The campaign has been very clear. We've been focused on two things. It's education funding, which includes teacher pay, but includes a lot of other things – textbooks. There are school systems in this state who can't afford to build new schools. There are a lot of us that thought instead of having six constitutional amendments on the ballot that we might have should have had a school bond, a statewide education bond on the ballot. And so I anticipate there will be a lot of discussions about that. The second thing is we very clearly talked about on the campaign trail was the expansion of Medicaid. And that is something that now I think we're up to 34, 35 states just this past election. We saw three red states approve Medicaid expansion. And I think that's something we'll be pushing very hard for in the Democratic caucus.
Terry: Going back to education for one quick second do you see foresee any plan for any work to be done on school safety in the new session?
Jackson: Oh yes, yes. I think that was something that the governor pushed forward. But the House seem interested, but the Senate never really engaged in. There's been a house safety committee that's continued to meet through the interim.
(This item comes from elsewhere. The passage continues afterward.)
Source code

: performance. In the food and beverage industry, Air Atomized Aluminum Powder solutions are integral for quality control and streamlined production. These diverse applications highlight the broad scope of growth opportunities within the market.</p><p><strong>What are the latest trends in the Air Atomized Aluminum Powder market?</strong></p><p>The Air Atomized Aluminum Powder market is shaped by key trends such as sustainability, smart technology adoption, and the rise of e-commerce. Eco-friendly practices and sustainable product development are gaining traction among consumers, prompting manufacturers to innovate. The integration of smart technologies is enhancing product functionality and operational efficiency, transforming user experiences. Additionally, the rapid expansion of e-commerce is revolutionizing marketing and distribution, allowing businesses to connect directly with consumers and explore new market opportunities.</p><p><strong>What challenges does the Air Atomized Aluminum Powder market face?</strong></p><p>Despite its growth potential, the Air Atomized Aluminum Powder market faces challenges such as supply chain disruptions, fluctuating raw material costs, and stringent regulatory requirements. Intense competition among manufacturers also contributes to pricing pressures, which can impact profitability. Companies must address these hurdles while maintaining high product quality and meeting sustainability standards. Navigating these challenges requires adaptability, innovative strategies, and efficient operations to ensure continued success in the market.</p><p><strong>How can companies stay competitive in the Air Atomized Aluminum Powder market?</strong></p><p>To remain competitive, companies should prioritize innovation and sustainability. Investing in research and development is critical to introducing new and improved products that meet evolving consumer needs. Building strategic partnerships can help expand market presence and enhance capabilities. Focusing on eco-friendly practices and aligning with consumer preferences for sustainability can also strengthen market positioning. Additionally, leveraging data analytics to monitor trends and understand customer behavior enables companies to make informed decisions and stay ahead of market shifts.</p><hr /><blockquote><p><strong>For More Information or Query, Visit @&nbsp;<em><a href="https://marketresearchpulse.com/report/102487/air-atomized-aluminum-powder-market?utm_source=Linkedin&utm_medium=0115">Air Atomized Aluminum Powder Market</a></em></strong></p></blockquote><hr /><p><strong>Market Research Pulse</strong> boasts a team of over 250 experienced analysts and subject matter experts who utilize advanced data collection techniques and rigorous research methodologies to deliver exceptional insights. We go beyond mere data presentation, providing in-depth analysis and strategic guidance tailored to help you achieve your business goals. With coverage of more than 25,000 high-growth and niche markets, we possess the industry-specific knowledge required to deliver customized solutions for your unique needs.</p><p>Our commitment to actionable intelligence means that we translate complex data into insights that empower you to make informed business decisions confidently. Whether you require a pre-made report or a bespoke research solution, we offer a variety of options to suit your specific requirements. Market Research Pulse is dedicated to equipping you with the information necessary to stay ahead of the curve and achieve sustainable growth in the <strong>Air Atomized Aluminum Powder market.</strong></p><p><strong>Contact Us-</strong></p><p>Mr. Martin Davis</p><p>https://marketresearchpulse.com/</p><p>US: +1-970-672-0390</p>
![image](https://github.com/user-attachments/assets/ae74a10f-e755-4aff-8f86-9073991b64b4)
I think you will see that. But a lot of that goes back to funding and you got to have the funding to do that. And I think the governor laid out a wish list so to speak on school safety funding. And I think now he'll be in a stronger position to push for that and see that included in the next budget.
Terry: Republicans are going to need Democratic votes in overturning any veto from the governor for the next two years. Do you foresee that happening on any specific issue?
Jackson: It's hard to know without the issue coming forward and knowing exactly what it is. I mean there's always issues where the governor disagrees with the general assembly, but, in general, I think the Democrats plan to stick together and realize that the only way we have any ability to force compromise or force people to talk to us is for us to stick together and that includes not only sticking together with your fellow members, but also sticking together with the governor.